*Entries taken from a collection*:
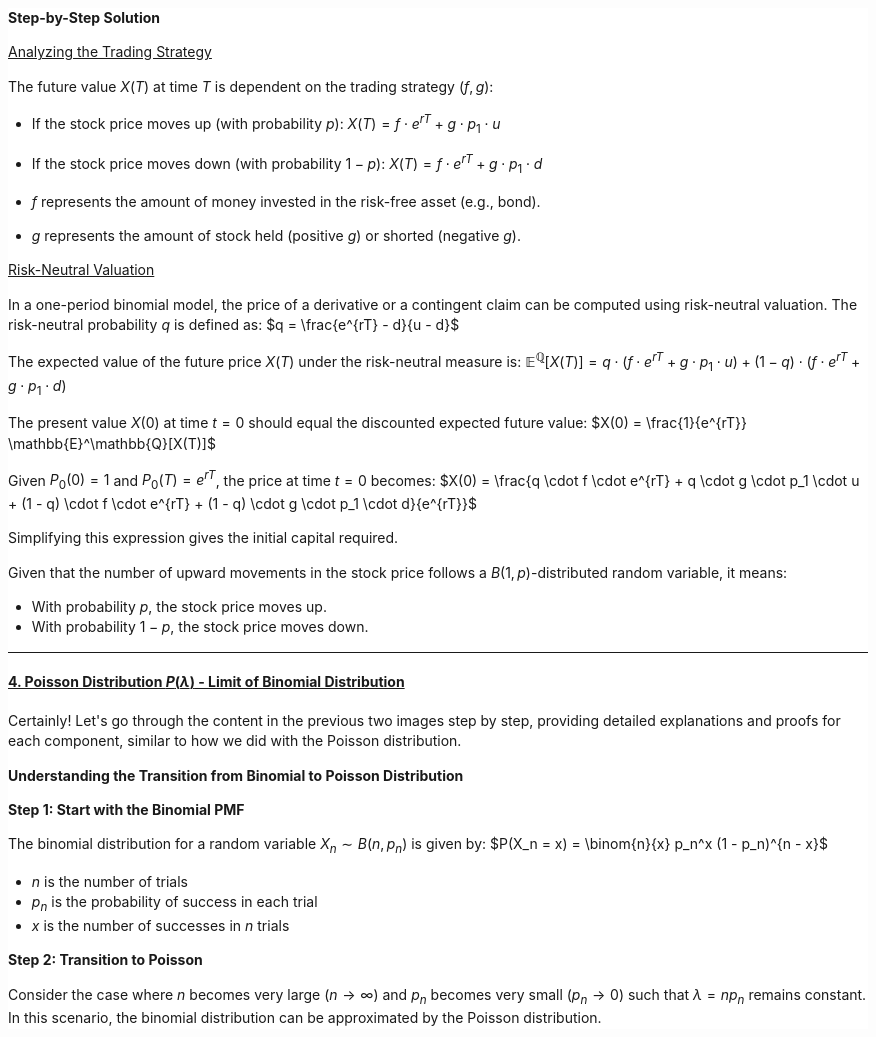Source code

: **Step-by-Step Solution**

<u>Analyzing the Trading Strategy</u>

The future value $X(T)$ at time $T$ is dependent on the trading strategy $(f, g)$:

- If the stock price moves up (with probability $p$): $X(T) = f \cdot e^{rT} + g \cdot p_1 \cdot u$
- If the stock price moves down (with probability $1 - p$): $X(T) = f \cdot e^{rT} + g \cdot p_1 \cdot d$

- $f$ represents the amount of money invested in the risk-free asset (e.g., bond).
- $g$ represents the amount of stock held (positive $g$) or shorted (negative $g$).

<u>Risk-Neutral Valuation</u>

In a one-period binomial model, the price of a derivative or a contingent claim can be computed using risk-neutral valuation. The risk-neutral probability $q$ is defined as: $q = \frac{e^{rT} - d}{u - d}$

The expected value of the future price $X(T)$ under the risk-neutral measure is: $\mathbb{E}^\mathbb{Q}[X(T)] = q \cdot (f \cdot e^{rT} + g \cdot p_1 \cdot u) + (1 - q) \cdot (f \cdot e^{rT} + g \cdot p_1 \cdot d)$

The present value $X(0)$ at time $t = 0$ should equal the discounted expected future value: $X(0) = \frac{1}{e^{rT}} \mathbb{E}^\mathbb{Q}[X(T)]$

Given $P_0(0) = 1$ and $P_0(T) = e^{rT}$, the price at time $t = 0$ becomes: $X(0) = \frac{q \cdot f \cdot e^{rT} + q \cdot g \cdot p_1 \cdot u + (1 - q) \cdot f \cdot e^{rT} + (1 - q) \cdot g \cdot p_1 \cdot d}{e^{rT}}$

Simplifying this expression gives the initial capital required.

Given that the number of upward movements in the stock price follows a $B(1, p)$-distributed random variable, it means:

- With probability $p$, the stock price moves up.
- With probability $1 - p$, the stock price moves down.

---

#### <u>**4. Poisson Distribution $P(\lambda)$ - Limit of Binomial Distribution**</u>

Certainly! Let's go through the content in the previous two images step by step, providing detailed explanations and proofs for each component, similar to how we did with the Poisson distribution.

**Understanding the Transition from Binomial to Poisson Distribution**

**Step 1: Start with the Binomial PMF**

The binomial distribution for a random variable $X_n \sim B(n, p_n)$ is given by: $P(X_n = x) = \binom{n}{x} p_n^x (1 - p_n)^{n - x}$

- $n$ is the number of trials
- $p_n$ is the probability of success in each trial
- $x$ is the number of successes in $n$ trials

**Step 2: Transition to Poisson**

Consider the case where $n$ becomes very large ($n \to \infty$) and $p_n$ becomes very small ($p_n \to 0$) such that $\lambda = n p_n$ remains constant. In this scenario, the binomial distribution can be approximated by the Poisson distribution.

*Request*:
Up to and including the line containing "<u>Risk-Neutral Valuation</u>", repeat every line from the start of the data, but none of the pictures.

*Answer space*:
Source code

: **Step-by-Step Solution**

<u>Analyzing the Trading Strategy</u>

The future value $X(T)$ at time $T$ is dependent on the trading strategy $(f, g)$:

- If the stock price moves up (with probability $p$): $X(T) = f \cdot e^{rT} + g \cdot p_1 \cdot u$
- If the stock price moves down (with probability $1 - p$): $X(T) = f \cdot e^{rT} + g \cdot p_1 \cdot d$

- $f$ represents the amount of money invested in the risk-free asset (e.g., bond).
- $g$ represents the amount of stock held (positive $g$) or shorted (negative $g$).

<u>Risk-Neutral Valuation</u>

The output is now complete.